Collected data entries

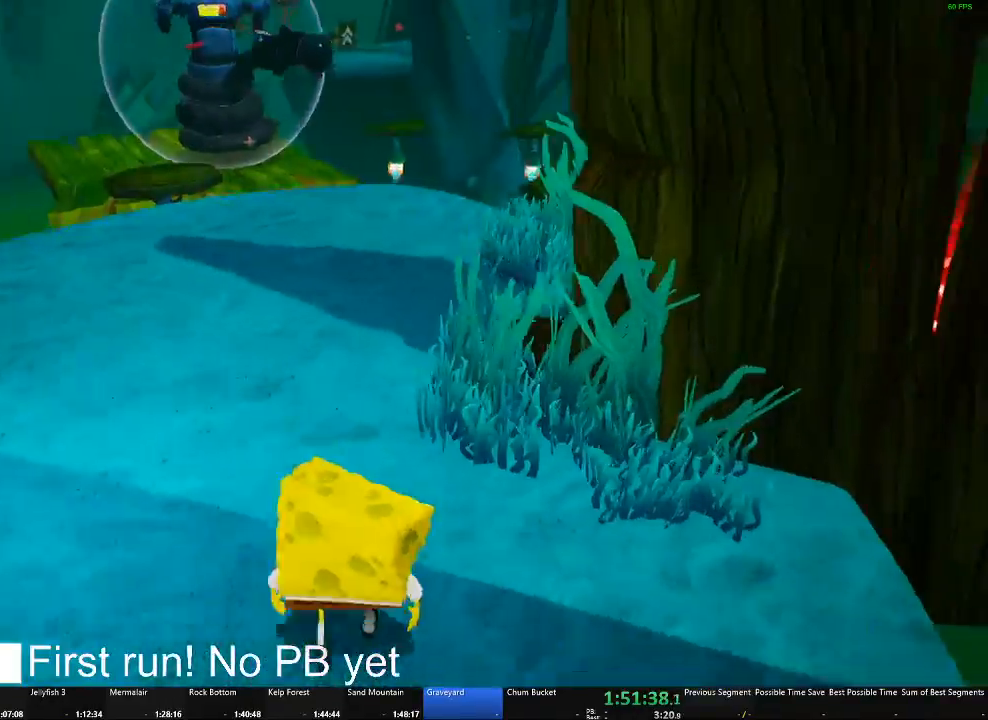
{"buttons": [], "left_stick": "up", "right_stick": "center", "events": [[33, "right_stick", "center"]]}
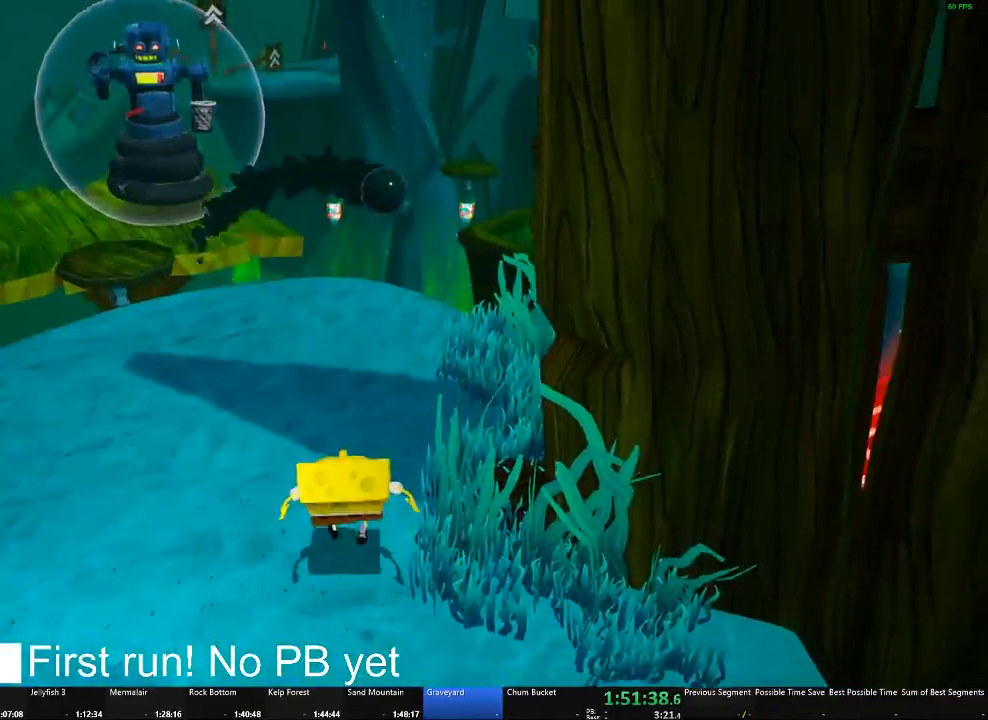
{"buttons": [], "left_stick": "up-left", "right_stick": "center", "events": [[50, "right_stick", "right"], [284, "left_stick", "up-left"], [384, "right_stick", "center"]]}
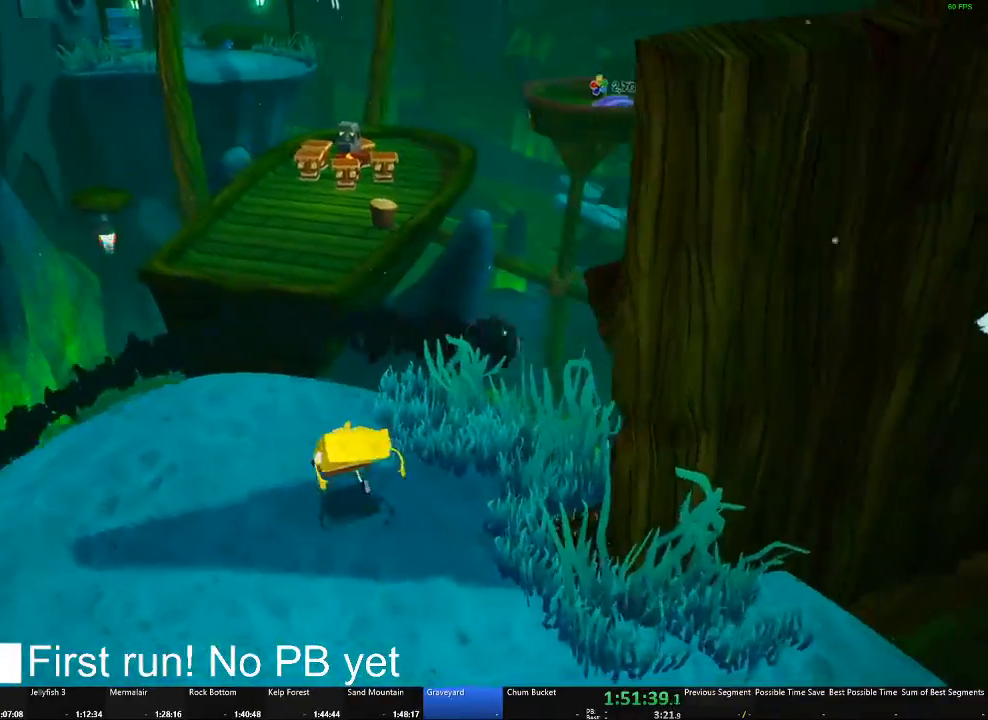
{"buttons": [], "left_stick": "up", "right_stick": "center", "events": [[183, "left_stick", "up"]]}
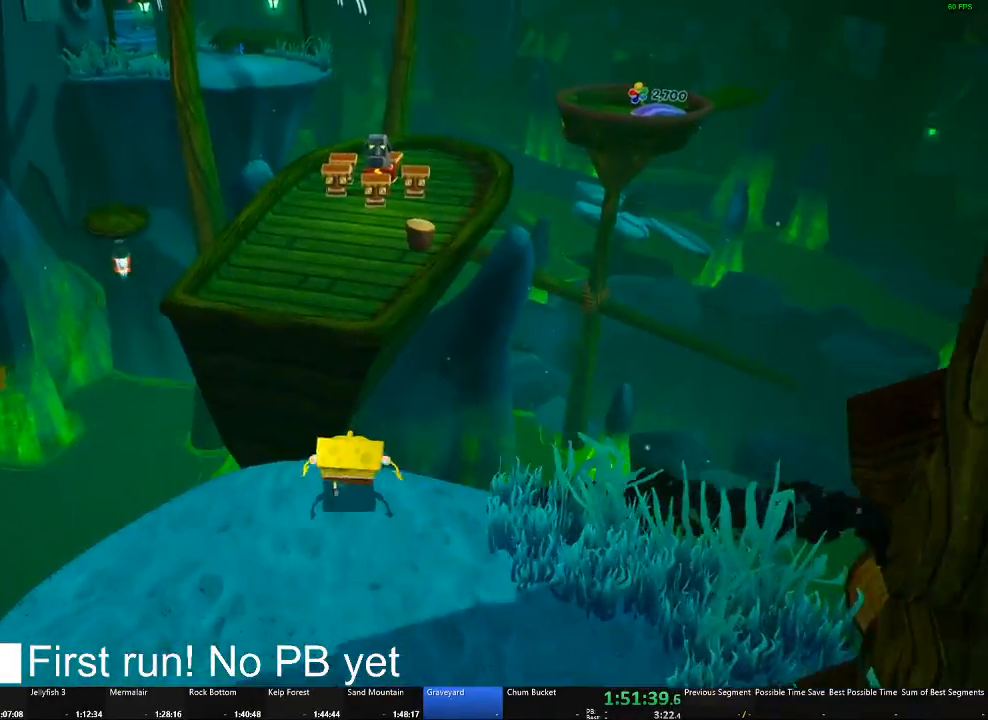
{"buttons": ["A"], "left_stick": "up", "right_stick": "center", "events": [[284, "A", "down"]]}
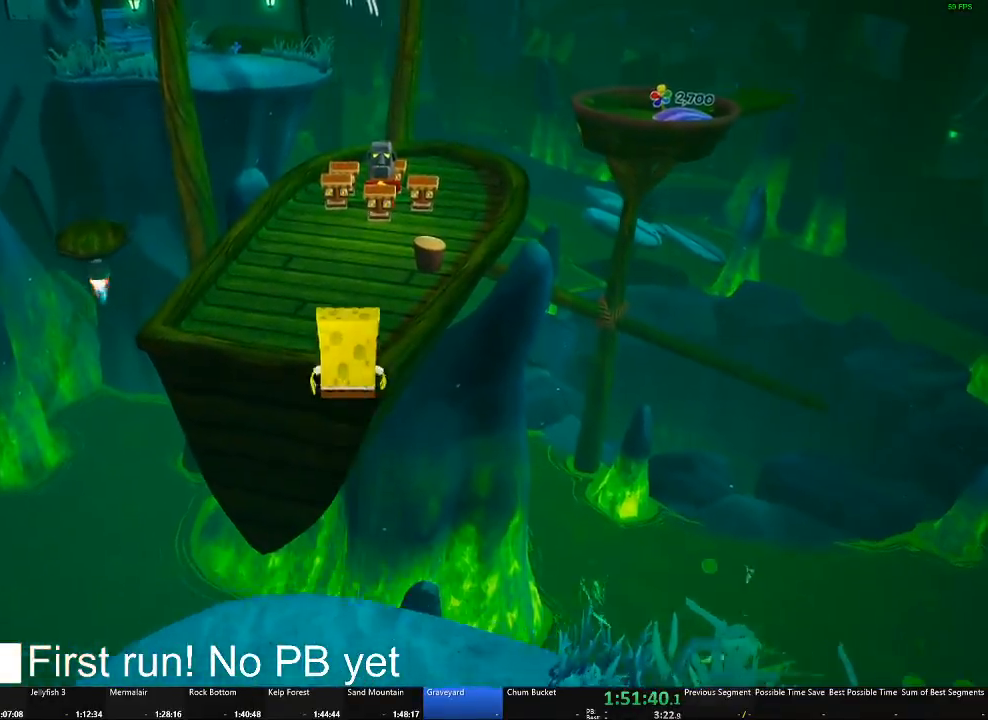
{"buttons": ["A"], "left_stick": "up", "right_stick": "center", "events": [[50, "A", "up"], [417, "A", "down"]]}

### EXERCISE PROMPT
Restate each entry word for word, leaving out any pictures.

### ANSWER BELOW
{"buttons": [], "left_stick": "up", "right_stick": "center", "events": [[33, "right_stick", "center"]]}
{"buttons": [], "left_stick": "up-left", "right_stick": "center", "events": [[50, "right_stick", "right"], [284, "left_stick", "up-left"], [384, "right_stick", "center"]]}
{"buttons": [], "left_stick": "up", "right_stick": "center", "events": [[183, "left_stick", "up"]]}
{"buttons": ["A"], "left_stick": "up", "right_stick": "center", "events": [[284, "A", "down"]]}
{"buttons": ["A"], "left_stick": "up", "right_stick": "center", "events": [[50, "A", "up"], [417, "A", "down"]]}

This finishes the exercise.